L’acquéreur doit également s’assurer que les créanciers du vendeur n’exerceront pas de droits d’opposition bloquant le paiement du prix de cession. En pareille hypothèse, il doit s’opposer à la distribution du prix de vente au bénéfice du cédant.
5. État des éléments corporels et incorporels
Le fonds de commerce comprend des éléments corporels (matériel, mobilier, marchandises) et incorporels (clientèle, droit au bail, nom commercial).
Les vérifications à effectuer :
- Inventaire du matériel et des marchandises – vérification de leurs complets paiements et de l’existences de sûretés.
- Validité et transmission des droits incorporels.
- Vérification des contrats commerciaux liés à l’activité (recherche d’accord pour les reprendre au nom du cessionnaire).
- Contrôle de l’état des locaux et de leur conformité aux normes (sécurité, accessibilité).
Les points de contrôle essentiels sont :
Éléments incorporels :
- Le bail a t’il dépassé les 9 années ?
- Y a t’il eu non respects des clauses du bail ?
- Le chiffre d’affaire est il toujours stable ?
Éléments corporels :
- Le matériel est il en bon état ?
- Le matériel est il gagé ?
- Y a t’il des stocks suffisants pour pouvoir faire tourner le commerce dès son achat ?
6. Procédures légales et formelles avant la vente
Le code de commerce impose des formalités précises avant et après la signature de l’acte définitif :
- Rédiger un compromis de vente ou une promesse de vente précisant toutes les conditions.
- Préparer l’acte de cession (pouvant être fait par acte authentique, sous seing privé ou par acte d’avocat).
- Effectuer la déclaration préalable en cas de droit de préemption (la mairie peut parfois faire obstacle à la cession de l’entreprise en préemptant le fonds de commerce).
- Vérifier les autorisations administratives nécessaires à l’exploitation.
7. Publications et enregistrements obligatoires
Après la signature de l’acte de vente :
- Déclaration au service des impôts pour le calcul et le paiement des droits d’enregistrement.
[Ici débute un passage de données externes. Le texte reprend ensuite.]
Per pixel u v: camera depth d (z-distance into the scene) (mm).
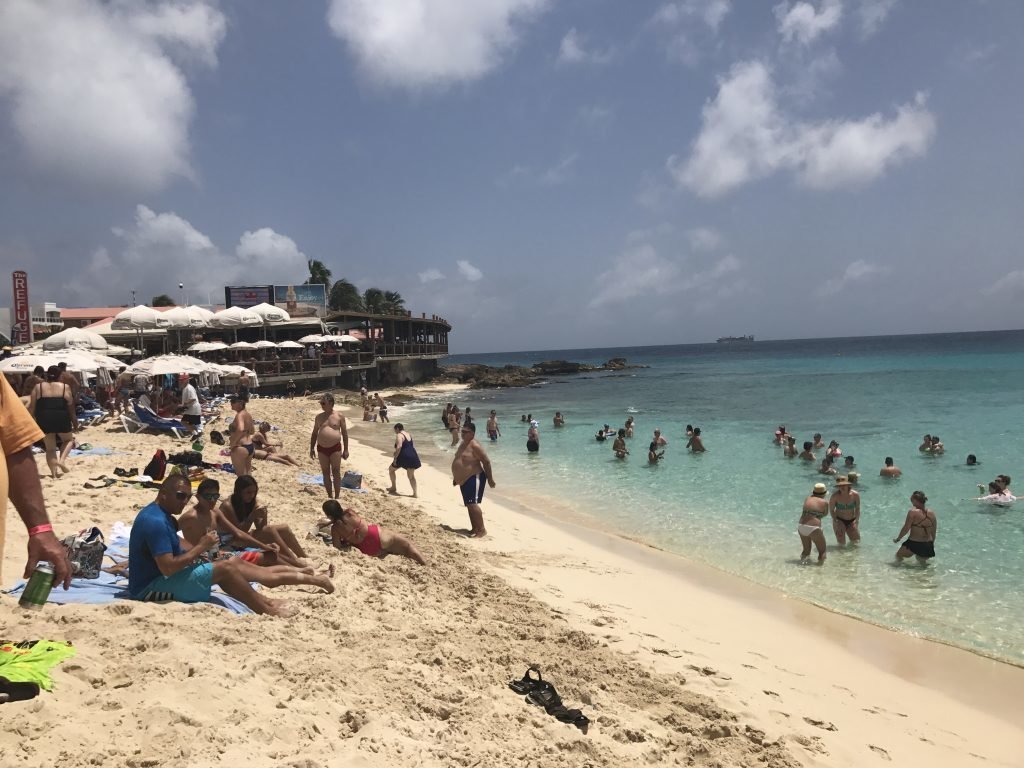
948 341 191125
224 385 35656
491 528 12516
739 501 15500
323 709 3775
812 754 5039
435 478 18203
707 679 6238
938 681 6949
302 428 26047
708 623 8273
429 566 8742
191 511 6648
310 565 6996
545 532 12695
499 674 5227
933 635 8148
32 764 2592
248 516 7371
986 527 12867
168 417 21031
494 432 27234
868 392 43750
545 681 5148
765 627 8297
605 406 41562
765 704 5859
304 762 3084
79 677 3402
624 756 4328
- Publication de la cession dans un support d’annonces légales (Journal d’Annonces Légales – JAL) et au BODACC (bulletin officiel des annonces civiles et commerciales). Cela se fait par le greffier du tribunal affecté au service du registre du commerce pour la publication de la vente .
- Respecter les délais légaux : quinze jours pour certaines formalités, un ou deux mois pour d’autres.
Ces étapes permettent notamment aux créanciers du vendeur de faire opposition dans les 10 jours à compter de la publication et, le cas échéant, de bloquer le séquestre du prix jusqu’à règlement.
La date de publication de l’annonce légale informant les tiers de l’acquisition fait également courir le délai de solidarité fiscale (à défaut de déclaration faite par le cédant). Attention, le délai de solidarité fiscale dure plusieurs mois et non 10 jours comme pour les autres oppositions.
8. Rôle de l’avocat et sécurisation de l’acte de cession
Un avocat spécialisé en droit commercial joue un rôle clé pour :
- Vérifier chaque élément du fonds.
- Sécuriser la procédure et la conformité de l’acte de cession.
- Assurer la bonne exécution des formalités.
- Protéger les intérêts du vendeur comme de l’acquéreur de l’entreprise.
9. FAQ
1. Qu’est-ce qu’un nantissement de fonds de commerce ?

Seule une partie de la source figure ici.